Retro Television Review: Saved By The Bell: The New Class 2.3 “Let the Games Begin”


Welcome to Retro Television Reviews, a feature where we review some of our favorite and least favorite shows of the past!  On Tuesdays, I will be reviewing Saved By The Bell: The New Class, which ran on NBC from 1993 to 2o00.  The show is currently on Prime.

This week, we’re back at the country club.

Episode 2.3 “Let the Games Begin”

(Dir by Don Barnhart, originally aired on September 17th, 1994)

At Pacific Palisades Country Club, it’s time for the annual competition between the members of the club and the staff.  If the staff wins, the members will wait on them for a week!

Really?  I mean, is this a real thing?  Why would any club member agree to that?  If I’m paying good money to belong to a country club, the last thing that I’m ever going to do is wait on the staff.  I don’t care who wins the stupid competition.

It turns out that Screech is a very good golf player, which becomes an important plot point when the games end in a tie.  The tie-breaker is a golf game between country club owner Big Ed and Screech.  Big Ed tells Screech to either take a dive or stop dating his daughter, Allison.  In the end, Screech can’t betray his fellow workers but Allison doesn’t care.  She decides who she dates, not Big Ed.

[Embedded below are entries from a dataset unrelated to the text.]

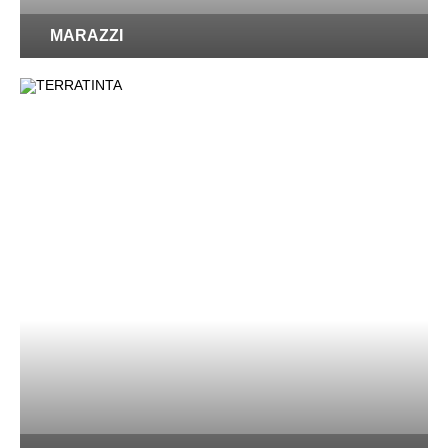
MARAZZI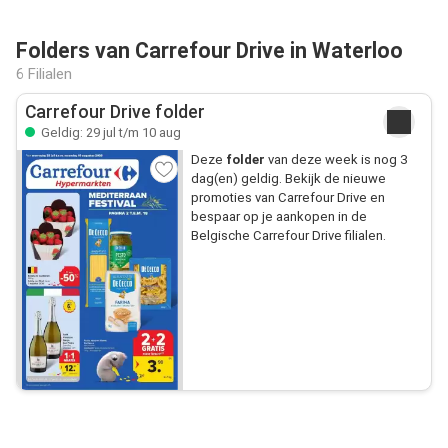
Folders van Carrefour Drive in Waterloo
6 Filialen
Carrefour Drive folder
Geldig: 29 jul t/m 10 aug
Deze
folder
van deze week is nog 3
dag(en) geldig. Bekijk de nieuwe
promoties van Carrefour Drive en
bespaar op je aankopen in de
Belgische Carrefour Drive filialen.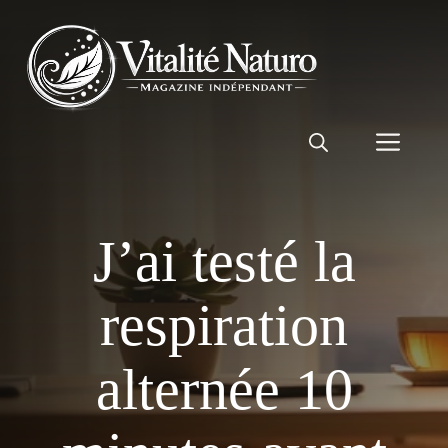
Aller
au
contenu
Men
J’ai testé la
respiration
alternée 10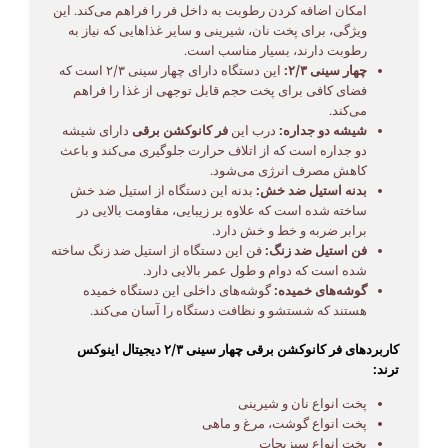
امکان اضافه کردن رطوبت به داخل فر را فراهم می‌کند. این
ویژگی، برای پخت نان، شیرینی و سایر غذاهایی که نیاز به
رطوبت دارند، بسیار مناسب است.
چهار سینی ۲/۳:
این دستگاه دارای چهار سینی ۲/۳ است که
فضای کافی برای پخت حجم قابل توجهی از غذا را فراهم
می‌کند.
شیشه دو جداره:
درب این
فر کانوکشن برقی
دارای شیشه
دو جداره است که از اتلاف حرارت جلوگیری می‌کند و باعث
کاهش مصرف انرژی می‌شود.
بدنه استیل ضد خش:
بدنه این دستگاه از استیل ضد خش
ساخته شده است که علاوه بر زیبایی، مقاومت بالایی در
برابر ضربه و خط و خش دارد.
فن استیل ضد زنگ:
فن این دستگاه از استیل ضد زنگ ساخته
شده است که دوام و طول عمر بالایی دارد.
گوشه‌های خمیده:
گوشه‌های داخلی این دستگاه خمیده
هستند که شستشو و نظافت دستگاه را آسان می‌کند.
کاربردهای فر کانوکشن برقی چهار سینی ۲/۳ دیجیتال اینوکس
ترند:
پخت انواع نان و شیرینی
پخت انواع گوشت، مرغ و ماهی
پخت انواع سبزیجات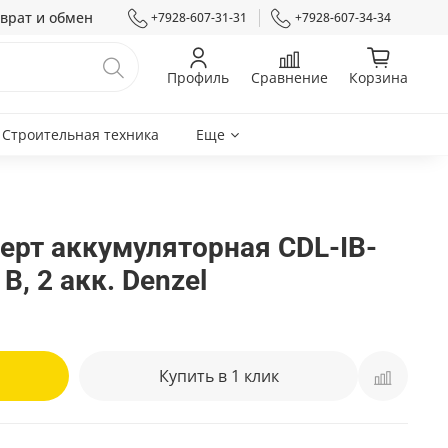
врат и обмен
+7928-607-31-31
+7928-607-34-34
Профиль
Сравнение
Корзина
Строительная техника
Еще
ерт аккумуляторная CDL-IB-
 В, 2 акк. Denzel
Купить в 1 клик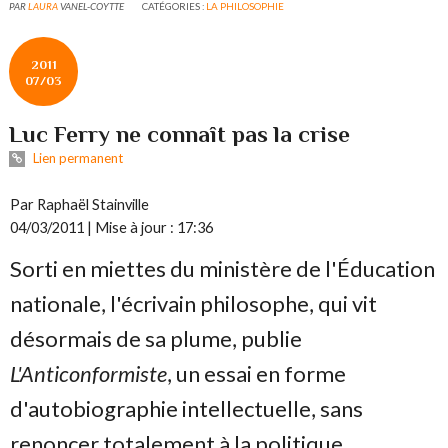
PAR
LAURA
VANEL-COYTTE
CATÉGORIES :
LA PHILOSOPHIE
2011
07/03
Luc Ferry ne connaît pas la crise
Lien permanent
Par
Raphaël Stainville
04/03/2011 | Mise à jour : 17:36
Sorti en miettes du ministère de l'Éducation
nationale, l'écrivain philosophe, qui vit
désormais de sa plume, publie
L'Anticonformiste
, un essai en forme
d'autobiographie intellectuelle, sans
renoncer totalement à la politique.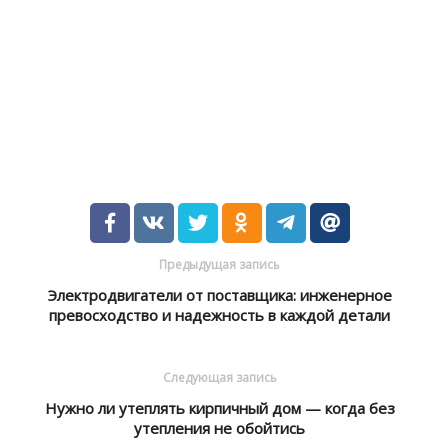
Предыдущая запись
Электродвигатели от поставщика: инженерное
превосходство и надежность в каждой детали
Следующая запись
Нужно ли утеплять кирпичный дом — когда без
утепления не обойтись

Also, Tommy D learns how to swim (yay, good for him!) and Rachel says she’s going to quit her job when she learns her boyfriend won’t be coming home for the summer.  (Her boyfriend was a member of the club and Rachel only took the job so she could spend time with him.)  Brian, not wanting Rachel to quit, starts to send her poems that she believes are being written by her boyfriend.  Rachel eventually learns the truth but she’s not offended at all.  Of course, she isn’t.  Just look at Brian’s apologetic smile!

This episode …. listen, let’s give credit where credit is due.  Christian Oliver and Sarah Lancaster?  They were cute together.  As far as fake Zacks go, Christian Oliver was one of the better ones.  And Jonathan Angel gave a likably earnest performance in the scenes where Tommy learned to swim.  Unfortunately, this episode featured way too much Screech.  Though Dustin Diamond is nowhere near as bad during season 2 as he would be in later seasons, he’s still way too cartoonish to be taken seriously as anyone’s boyfriend.

Seriously, can you imagine buying a country club membership and then having to wait on Screech?